The throne itself was huge, and it was composed entirely of twisted metal. Hux eyes widened as he skimmed over the different pieces and realised they were the remnants of ships and armour; blackened and burned pieces of hull, the casings of blasters, the remnants of masks, part of a tie fighter, and a rebellion ship. It was all jet black, as if each piece had been scorched before they were summarily crushed together into planes of twisted metal that sat flush and sleek. It made no sense. It hurt to look at. There was something incomprehensible and dramatic about the whole thing. It made Hux's teeth itch with the desire to bite out a scathing review. He felt anger bubble up like he wanted to snarl and criticize the lack of subtlety. He wanted to find fault with the rage that seemed to spill off of it as if the throne was sentient and spilling its feelings out into the space around it. He wanted to call it childish, like some hulking toddler had smashed together its trophies and decided to sit on them after.
He wanted to crawl up there, sit in his rightful place, and look down on everyone. The throne was beautiful, loud, magnificent and terrifying. Impractical. He wanted it.
He hated it.
Then his gaze fell on the man sat upon the throne and that hatred fizzled down to a low hum. It stuck in the back of his mind, like it was important he felt that way, but he didn’t know why. But other feelings crowded forward, too many to give names too, until he was swimming in a fog of his own confusion.

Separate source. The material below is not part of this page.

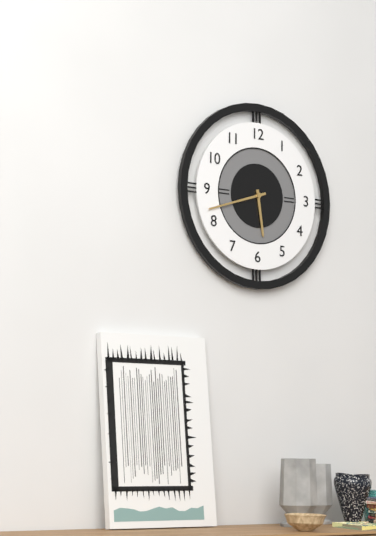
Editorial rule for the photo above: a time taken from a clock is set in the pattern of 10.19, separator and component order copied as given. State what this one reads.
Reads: 5.42
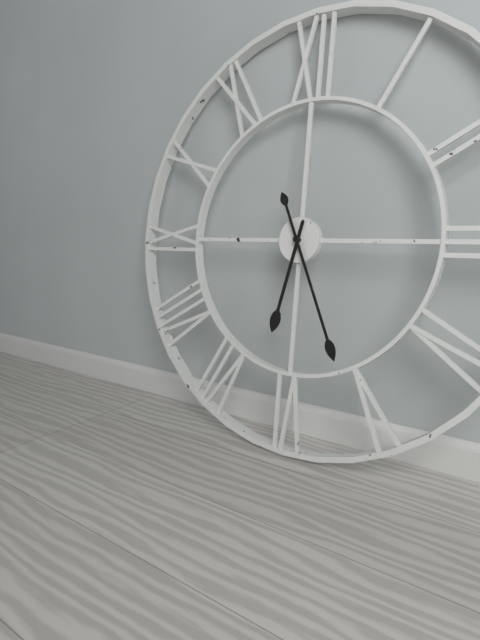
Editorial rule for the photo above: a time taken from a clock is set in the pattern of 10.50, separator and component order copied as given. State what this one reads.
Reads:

The man considered him with his head tilted like a curious animal. Hux eyes met the man’s and he forgot to breathe.
The Supreme Leader held Hux hostage with only a look. Hux didn’t need the Stormtroopers, their weapons or the cuffs around his wrists to feel caught. The Supreme Leader’s eyes were darker than the blackened metal he sat upon. His face was unnatural and captivating; pale, and beautiful, oddly boyish and aged, asymmetrical and spattered with moles like a constellation. Hux could feel the hairs on the back of his neck stand on end, and a shiver went through him as the gaze between them seemed to last aeons. There was a sick nausea building in his throat; fear, so much fear, like this man truly frightened him but not in a way that felt tangible or logical. He was swamped with rage, unbridled rage, like he could wrap his hands around this man's throat and strangle him for reasons he couldn’t name. He felt jealous, protective, sad, lust, and want, and… love? He could feel that horrendous emotion, buried inside him like a parasite letting out toxins. It was so strong. So strange. His steps almost faltered.
He was in love with this man and he couldn’t remember his name. He loved him, and he ached for him, and he was hurt. It made him feel sick. He wanted to claw it out of him and send it reeling into space. He refused to collapse but his legs shook.

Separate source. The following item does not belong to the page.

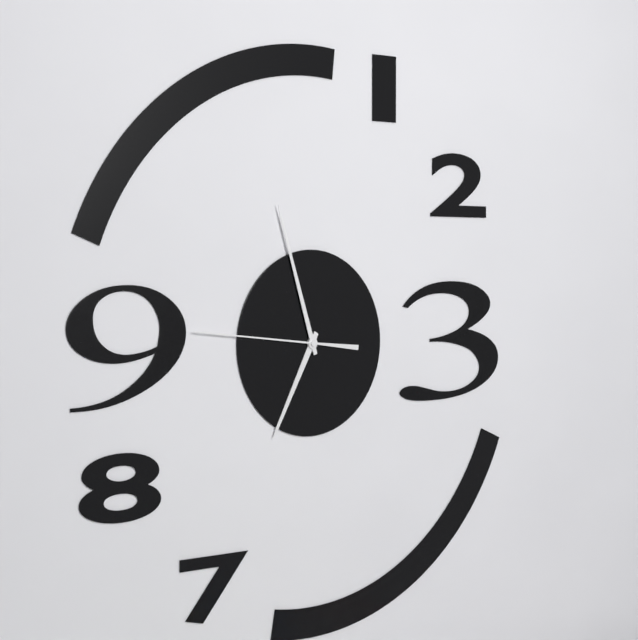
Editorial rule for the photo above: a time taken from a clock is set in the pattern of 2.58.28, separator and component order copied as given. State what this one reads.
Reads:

“Armitage Hux, Supreme Leader, as requested. He has finally woken up.” Pryde turned to sneer at Hux. “He has “conveniently” forgotten me, My Lord. I think he is playing games with us.”
“I don’t think he is.” The man’s voice was deep, and thoughtful, intrigued.
Hux broke eye contact first. It was too much. He wanted to peel off his skin.
“Supreme Leader, with all due respect. This is a man who is known to lie and manipulate and he could easily be taking you in.” Pryde countered, his voice overly ingratiating.
Hux felt something slithering through his hair like fingers brushing him, and a coolness in his mind that was entirely alien. As soon as it had begun, it disappeared, and Hux was left blinking at the viewport. He glanced upwards but there were no vents above him. The ceiling was too high.
Hux pursed his lips.
“Have you forgotten me, Hux?” The man on the throne asked. His voice was soft.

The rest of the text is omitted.